# HDMI issue on TiVO Premiere XL - connection not permitted?



## xrob (Jun 29, 2004)

Hello all. Did a forum search and this didn't turn up, so I am hoping there is an easy fix for this on my end. Just got a Vulkano Flow and a TiVo Premiere XL box. I am trying to stream to my laptop to avoid having a second TV upstairs.

Hooked up the component cable to the TiVo (which is connected to my Pioneer receiver via HDMI).

Was able to connect yesterday while I was watching the TV (Samsung D8000).

The problems began when I turned off the TV and receiver. As soon as I did this, the channel went black and the following error appeared on the tivo screen:

"HDMI connection not permitted. To continue watching, remove the HDMI connection."

Can anyone shed some light on this? When I turn the TV and receiver on, everything works fine. As soon as I turn them off (which would be the way I'd be using this thing 99.9% of the time as I wouldn't be home or would be upstairs), the message appears.

I did find this link: http://support.tivo.com/app/answers/detail/a_id/146

But what I get from this is that you cannot view content if the hdcp key is not being sent to the Tivo. If this is the case, how can I take advantage of remote viewing unless I leave my TV on?

Can anyone help? Anyone doing this successfully now? If I can't figure this one out, the Vulkano goes back and I'm left without a remote option. Dang.

Rob


----------



## KalenXI (Feb 12, 2012)

I'm doing this fine with my Sony TV and a Slingbox. The problem seems to be that either your TV or your receiver isn't disconnecting the HDMI connection when it goes off so the TiVo is seeing it as connected but with no HDCP key. When I turn my TV off it actually disconnects the HDMI connection as if it were unplugged since I can see the TiVo glitch for a second when I turn it off or on while it acquires the key.

I'm not sure there's anything you can do about it. You could try doing what I do and run HDMI from the TiVo to the TV then optical out from the TV to the receiver. Or otherwise make sure the TV and receiver are completely off and not in standby or something when you turn them off.


----------



## Dr_Diablo (Nov 24, 2003)

I switched HMDI cables an don't see that nag screen as often


----------



## shamilian (Mar 27, 2003)

I had a similar setup ( pioneer receiver )
I found if I change the receiver hdmi input before turning it off the component on the Tivo worked fine.


----------



## xrob (Jun 29, 2004)

Tried changing the input to DVD and then turning off Pioneer. Did not work. Powering the receiver on and keeping it on does the trick. But I'd rather not waste the power, especially if it's just to watch tv remotely.

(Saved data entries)

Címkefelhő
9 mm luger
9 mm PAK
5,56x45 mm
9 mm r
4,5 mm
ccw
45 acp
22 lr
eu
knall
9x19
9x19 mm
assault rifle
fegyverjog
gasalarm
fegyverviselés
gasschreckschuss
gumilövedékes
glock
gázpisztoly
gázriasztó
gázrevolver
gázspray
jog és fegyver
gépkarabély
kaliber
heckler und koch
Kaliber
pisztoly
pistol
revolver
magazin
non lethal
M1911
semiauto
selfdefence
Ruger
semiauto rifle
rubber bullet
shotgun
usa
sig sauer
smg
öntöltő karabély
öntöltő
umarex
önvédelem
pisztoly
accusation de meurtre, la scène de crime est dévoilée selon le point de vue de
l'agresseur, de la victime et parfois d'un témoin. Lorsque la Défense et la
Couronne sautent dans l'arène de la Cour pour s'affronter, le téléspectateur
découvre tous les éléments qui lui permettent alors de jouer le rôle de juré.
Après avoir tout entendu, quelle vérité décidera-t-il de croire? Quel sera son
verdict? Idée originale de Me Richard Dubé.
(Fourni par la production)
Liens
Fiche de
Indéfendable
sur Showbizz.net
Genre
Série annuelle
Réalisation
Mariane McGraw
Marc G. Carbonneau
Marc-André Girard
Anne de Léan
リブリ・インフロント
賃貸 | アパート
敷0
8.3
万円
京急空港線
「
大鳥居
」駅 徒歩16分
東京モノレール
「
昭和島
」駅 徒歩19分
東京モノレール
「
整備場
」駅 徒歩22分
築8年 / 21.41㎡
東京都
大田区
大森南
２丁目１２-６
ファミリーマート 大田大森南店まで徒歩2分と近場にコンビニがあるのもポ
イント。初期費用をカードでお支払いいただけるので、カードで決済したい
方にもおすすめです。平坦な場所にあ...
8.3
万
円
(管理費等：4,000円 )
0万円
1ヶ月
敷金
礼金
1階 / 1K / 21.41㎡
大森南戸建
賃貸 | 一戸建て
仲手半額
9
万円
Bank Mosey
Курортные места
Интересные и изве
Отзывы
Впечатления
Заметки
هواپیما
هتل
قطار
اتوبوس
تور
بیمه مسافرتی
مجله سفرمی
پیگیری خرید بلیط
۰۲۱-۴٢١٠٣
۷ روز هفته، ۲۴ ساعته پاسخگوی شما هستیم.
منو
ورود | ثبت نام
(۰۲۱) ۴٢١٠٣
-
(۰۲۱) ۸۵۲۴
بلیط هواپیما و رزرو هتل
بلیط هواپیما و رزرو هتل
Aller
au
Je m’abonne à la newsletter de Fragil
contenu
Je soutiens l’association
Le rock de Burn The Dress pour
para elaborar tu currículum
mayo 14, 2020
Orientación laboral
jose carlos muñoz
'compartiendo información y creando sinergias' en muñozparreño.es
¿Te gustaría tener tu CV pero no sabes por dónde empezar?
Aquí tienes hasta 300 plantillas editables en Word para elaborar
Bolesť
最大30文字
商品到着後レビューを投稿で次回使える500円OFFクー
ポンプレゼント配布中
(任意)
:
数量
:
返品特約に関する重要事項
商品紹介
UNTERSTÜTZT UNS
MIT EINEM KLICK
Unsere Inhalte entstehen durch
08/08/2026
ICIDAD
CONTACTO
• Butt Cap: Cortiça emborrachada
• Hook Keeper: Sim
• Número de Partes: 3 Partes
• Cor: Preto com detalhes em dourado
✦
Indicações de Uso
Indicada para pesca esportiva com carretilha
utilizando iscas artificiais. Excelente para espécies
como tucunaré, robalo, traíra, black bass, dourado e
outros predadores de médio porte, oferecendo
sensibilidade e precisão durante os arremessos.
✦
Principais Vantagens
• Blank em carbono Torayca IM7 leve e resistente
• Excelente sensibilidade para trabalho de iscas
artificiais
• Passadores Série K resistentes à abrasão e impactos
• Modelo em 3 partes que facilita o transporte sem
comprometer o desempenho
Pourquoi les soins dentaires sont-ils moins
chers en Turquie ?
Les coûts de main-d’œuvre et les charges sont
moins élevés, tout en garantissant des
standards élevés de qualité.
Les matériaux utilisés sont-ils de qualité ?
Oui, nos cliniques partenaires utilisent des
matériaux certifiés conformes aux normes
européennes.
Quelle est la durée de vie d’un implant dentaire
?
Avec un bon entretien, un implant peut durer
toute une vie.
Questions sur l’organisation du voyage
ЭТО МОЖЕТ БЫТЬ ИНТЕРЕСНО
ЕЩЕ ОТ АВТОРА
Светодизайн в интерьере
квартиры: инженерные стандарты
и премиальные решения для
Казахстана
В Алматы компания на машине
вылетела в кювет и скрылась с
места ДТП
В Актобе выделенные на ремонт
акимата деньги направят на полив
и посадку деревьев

_SET OF TASKS_:
a) Which usernames posted in the TiVo HDMI thread? List each one once.
b) Can you reproduce, word for word, the part of the TiVo HDMI thread that opens with the words containing "# HDMI issue" and closes with "second TV upstairs."?

_ANSWER SECTION_:
a) xrob, KalenXI, Dr_Diablo, shamilian

b)
# HDMI issue on TiVO Premiere XL - connection not permitted?



## xrob (Jun 29, 2004)

Hello all. Did a forum search and this didn't turn up, so I am hoping there is an easy fix for this on my end. Just got a Vulkano Flow and a TiVo Premiere XL box. I am trying to stream to my laptop to avoid having a second TV upstairs.